| Es viable que la iniciativa privada vuelva a participar en la exploración minera primaria mexicana bajo un esquema regulado, dijo a BNamericas una funcionaria, lo que permitiría acelerar la generación de información geológica.
La directora general del Servicio Geológico Mexicano (SGM), Flor de María Harp, explicó que la entidad seguirá cumpliendo su función legal de explorar, pero que la combinación con capital privado es posible siempre que sea “bajo ciertas reglas”.
Ley de Minería aprobada en 2023 reservó la exploración de manera exclusiva al Estado, pero aún están pendientes los reglamentos de la ley, que podrían generar caminos para que se den esas eventuales asociaciones.
Harp señaló, tras su participación en la XXXVI Convención Internacional de Minería en Acapulco, que una mayor presencia privada permitiría avanzar más rápido, ya que el organismo es de tamaño reducido y opera con un presupuesto limitado.
“El Servicio Geológico Mexicano lo que hace es generar esta información primaria, pero también tenemos proyectos en donde hemos barrenado. Pero la barrenación debe de ser exhaustiva para poderse convertir en un proyecto minero, en una unidad de procesamiento”, explicó a BNamericas.
“Entonces, tendríamos el Servicio Geológico que tener un presupuesto mucho mayor, mayor personal. Que podrían ser asignados mayores recursos para poder completar esto, pero nos vamos a tardar un poco más, ¿no?”, agregó Harp.
La titular del SGM indicó que las primeras órdenes de exploración emitidas este año son exclusivamente para el organismo y no permiten la intervención de empresas, salvo en casos donde se requiera subcontratar perforación por falta de equipo propio.
La funcionaria recordó que estas órdenes representan los proyectos más avanzados del servicio y pueden incluir barrenación. “Hoy necesitamos la figura jurídica para poder pedir la manifestación de impacto ambiental y el informe preventivo para la barrenación”, señaló.
El SGM destina cerca de 1.300 millones de pesos (US$65 millones) al año a sus actividades y cuenta con más de 1.100 especialistas en el país.
Aun así, Harp subrayó que no es posible estimar cuántos recursos adicionales se requerirían para exploración, ya que no existe una lista de proyectos bien definidos y es una actividad que demanda dinero y personal especializado difícil de conseguir en México.
Respecto del reglamento de la Ley de Minería en preparación, la directora general del SGM dijo que las autoridades le solicitaron una opinión para realizar algunas puntualizaciones, sin ofrecer detalles.
“Si las empresas mineras como estaban pueden explorar, simultáneamente se genera mayor cantidad de información, sobre todo el riesgo que toma el Estado a través del servicio se disminuye. De todos modos vamos a tener que hacer nuestra función de ley y de todos modos vamos a invertir y vamos a arriesgar dinero. No importa, la generación de información vale la pena”, destacó.
Avances en tierras raras
La funcionaria sostuvo que México avanza en la exploración de tierras raras tras retomar estos estudios hace tres años y medio.

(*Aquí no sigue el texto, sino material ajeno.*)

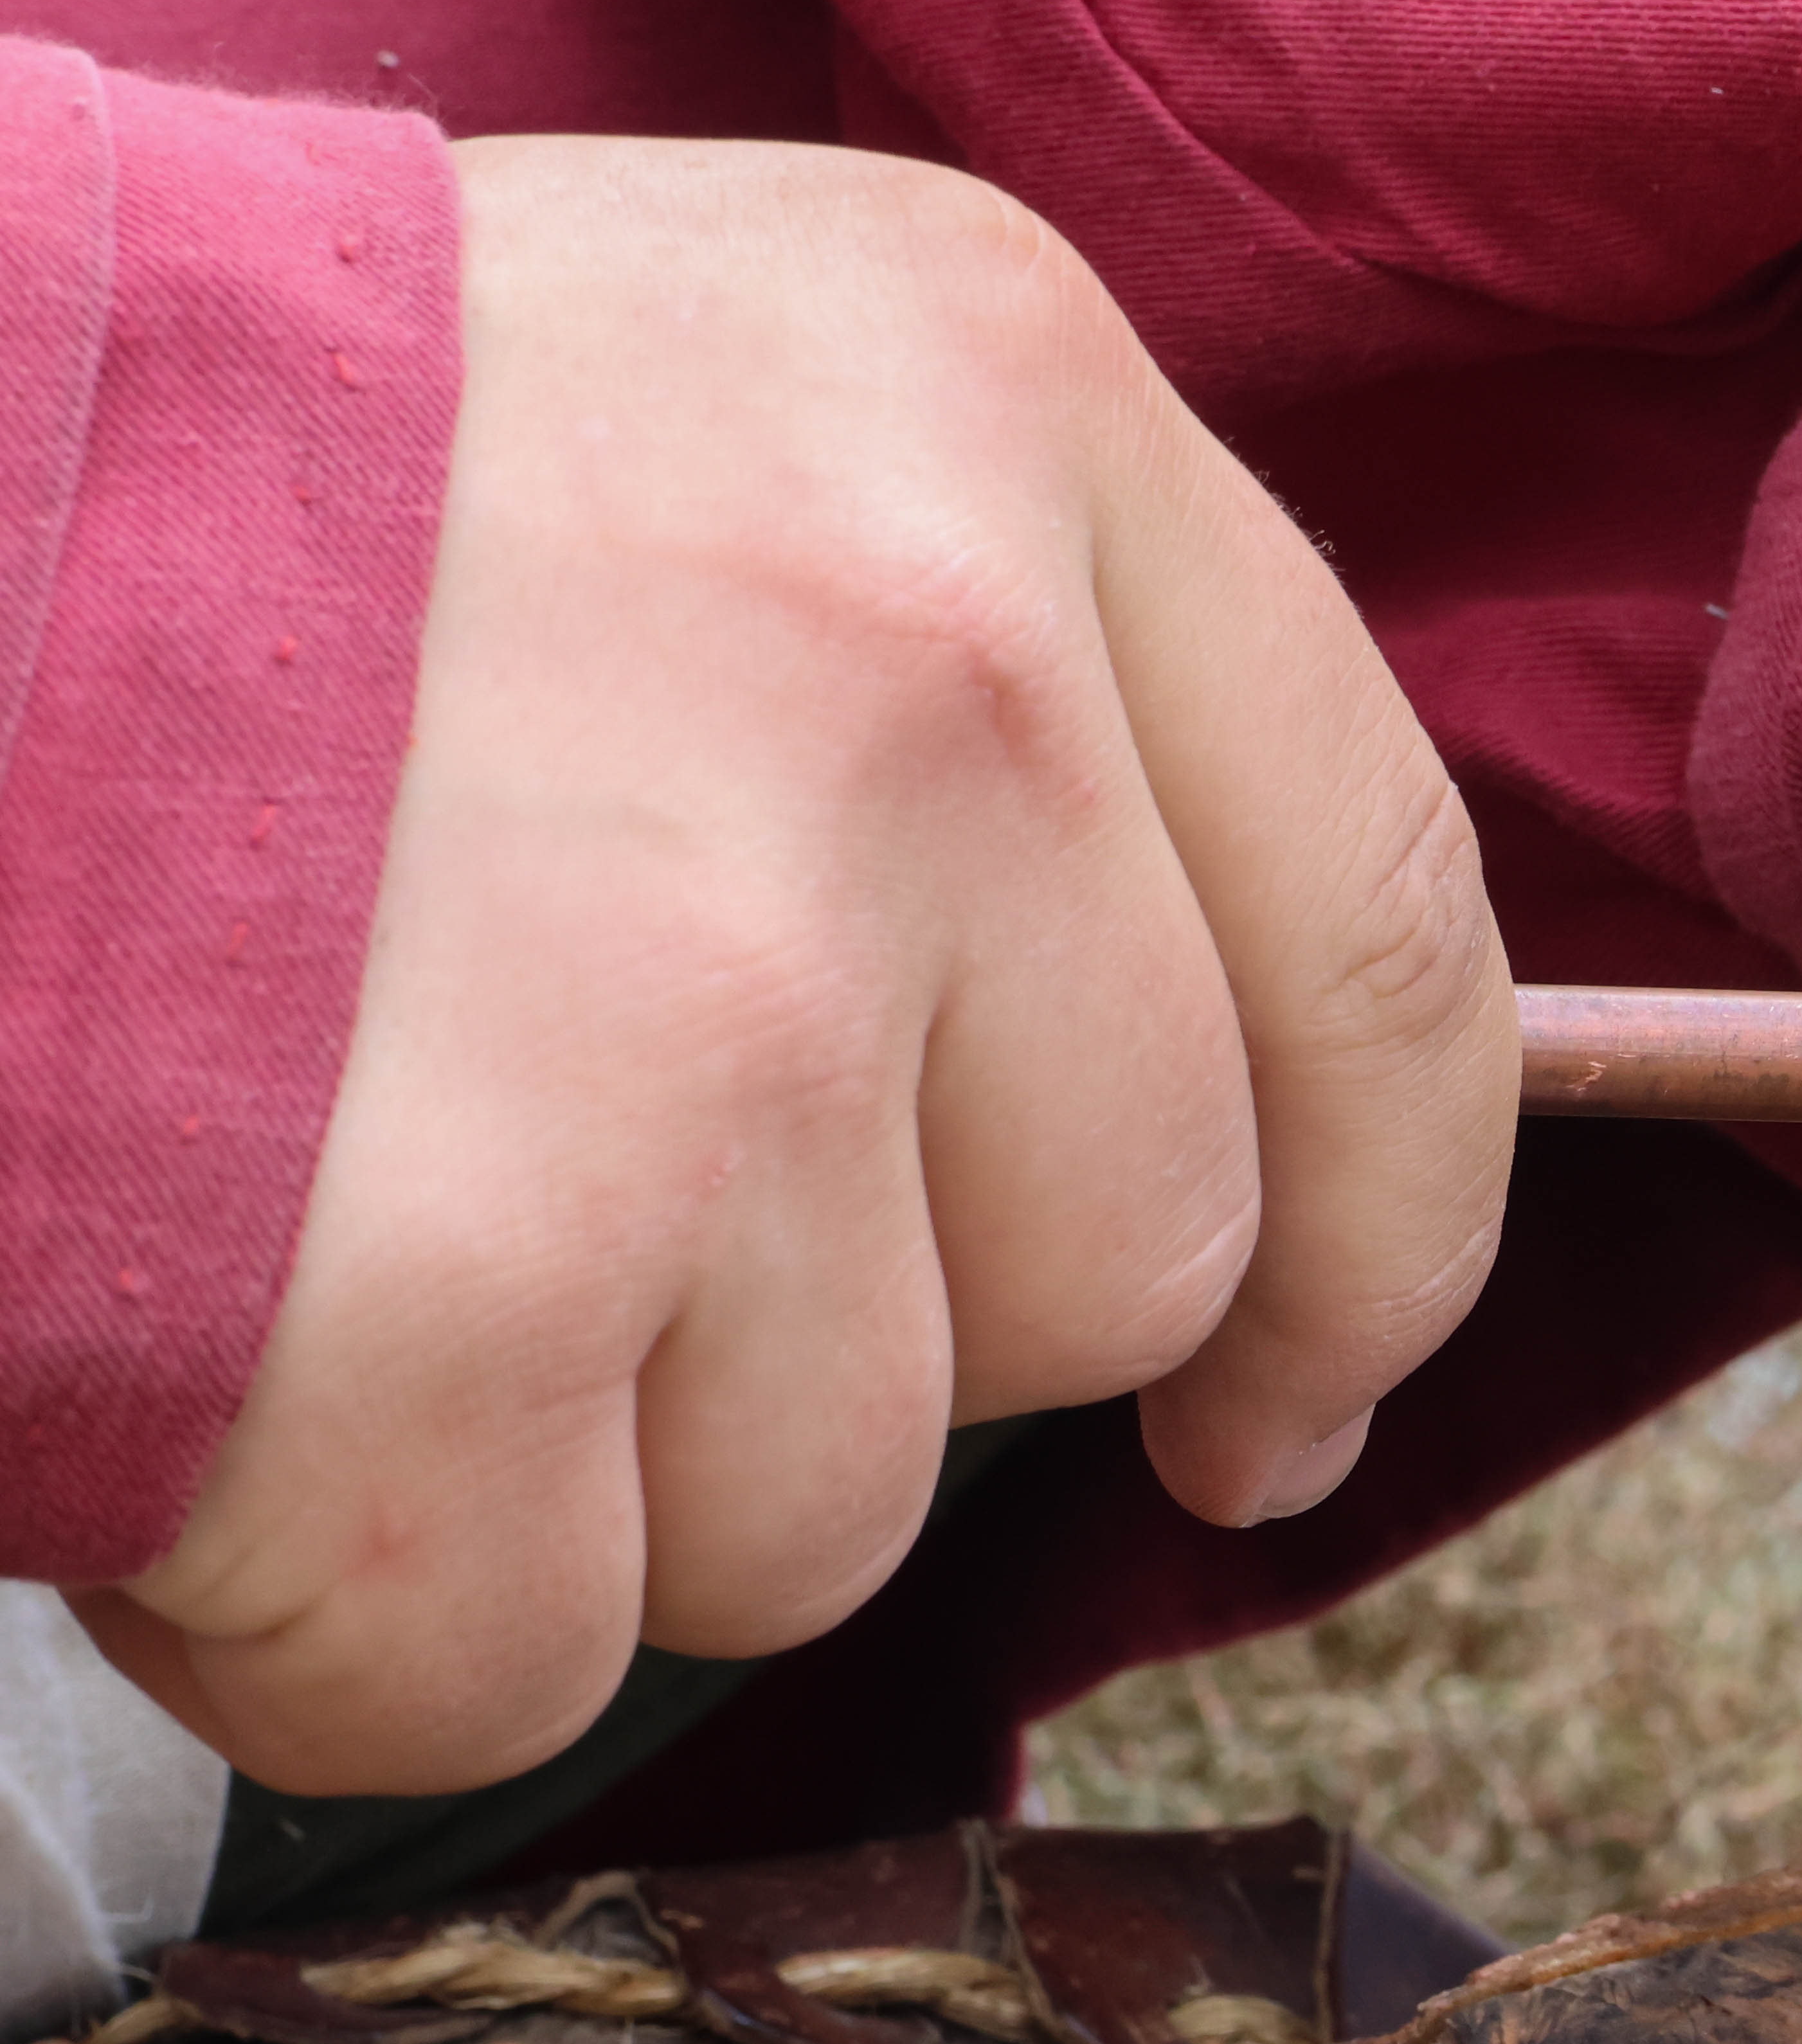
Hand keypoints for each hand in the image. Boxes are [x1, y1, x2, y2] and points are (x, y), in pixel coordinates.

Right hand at [75, 139, 1515, 1795]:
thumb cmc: (174, 494)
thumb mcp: (677, 406)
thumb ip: (980, 697)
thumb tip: (1219, 1174)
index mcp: (993, 400)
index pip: (1385, 927)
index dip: (1382, 1225)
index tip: (1298, 1388)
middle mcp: (929, 673)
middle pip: (1130, 1255)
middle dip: (878, 1321)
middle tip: (559, 1166)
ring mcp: (712, 984)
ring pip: (843, 1485)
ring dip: (588, 1449)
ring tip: (336, 1185)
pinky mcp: (450, 1283)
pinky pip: (533, 1643)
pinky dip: (355, 1588)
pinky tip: (209, 1341)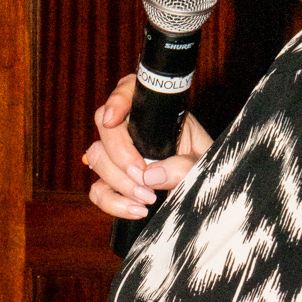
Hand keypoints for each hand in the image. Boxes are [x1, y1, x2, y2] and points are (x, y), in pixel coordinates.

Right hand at [83, 77, 212, 216]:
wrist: (202, 190)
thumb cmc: (204, 168)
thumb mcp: (205, 163)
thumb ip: (186, 166)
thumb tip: (153, 175)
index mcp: (155, 115)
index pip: (128, 92)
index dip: (116, 101)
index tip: (113, 119)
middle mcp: (132, 131)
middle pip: (105, 130)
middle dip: (121, 157)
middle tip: (145, 178)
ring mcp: (118, 157)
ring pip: (97, 158)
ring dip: (119, 181)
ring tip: (148, 198)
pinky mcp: (111, 182)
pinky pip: (98, 190)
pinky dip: (113, 202)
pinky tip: (136, 209)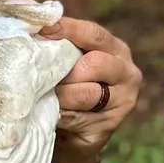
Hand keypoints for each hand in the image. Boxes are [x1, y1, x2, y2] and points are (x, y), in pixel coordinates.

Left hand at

El SGM realiza geofísica aérea y terrestre, geología de campo y muestreos para construir modelos que permitan identificar áreas con potencial. Aún no hay conclusiones porque la exploración es un proceso prolongado, pero el organismo ya integra información para definir zonas prioritarias.
Parte del trabajo actual considera la caracterización de jales mineros para identificar elementos que antes no se recuperaban y que hoy son relevantes para tecnologías de transición energética, como tierras raras, galio o indio.
Harp señaló que esta labor busca aprovechar materiales que históricamente se descartaban y que podrían detonar nuevas cadenas de valor.
Además de tierras raras, Harp recordó que el SGM mantiene programas de litio, uranio y de metales tradicionales como oro, plata, cobre e hierro. En total, desarrolla entre 48 y 50 proyectos de exploración activos, que avanzan o se detienen según indiquen los resultados geológicos, analíticos y geofísicos.
La directora reiteró que la exploración es altamente riesgosa, ya que en muchos casos el marco geológico sugiere un yacimiento que finalmente no existe.
Harp reconoció que México aún no puede construir una lista robusta de minerales críticos mediante modelos matemáticos similares a los de Estados Unidos, Japón o Australia debido a la falta de información nacional comparable. Aunque el país conoce cuáles minerales son estratégicos por su uso final en tecnologías modernas, formalizar esta clasificación requerirá generar datos adicionales y adoptar metodologías más complejas.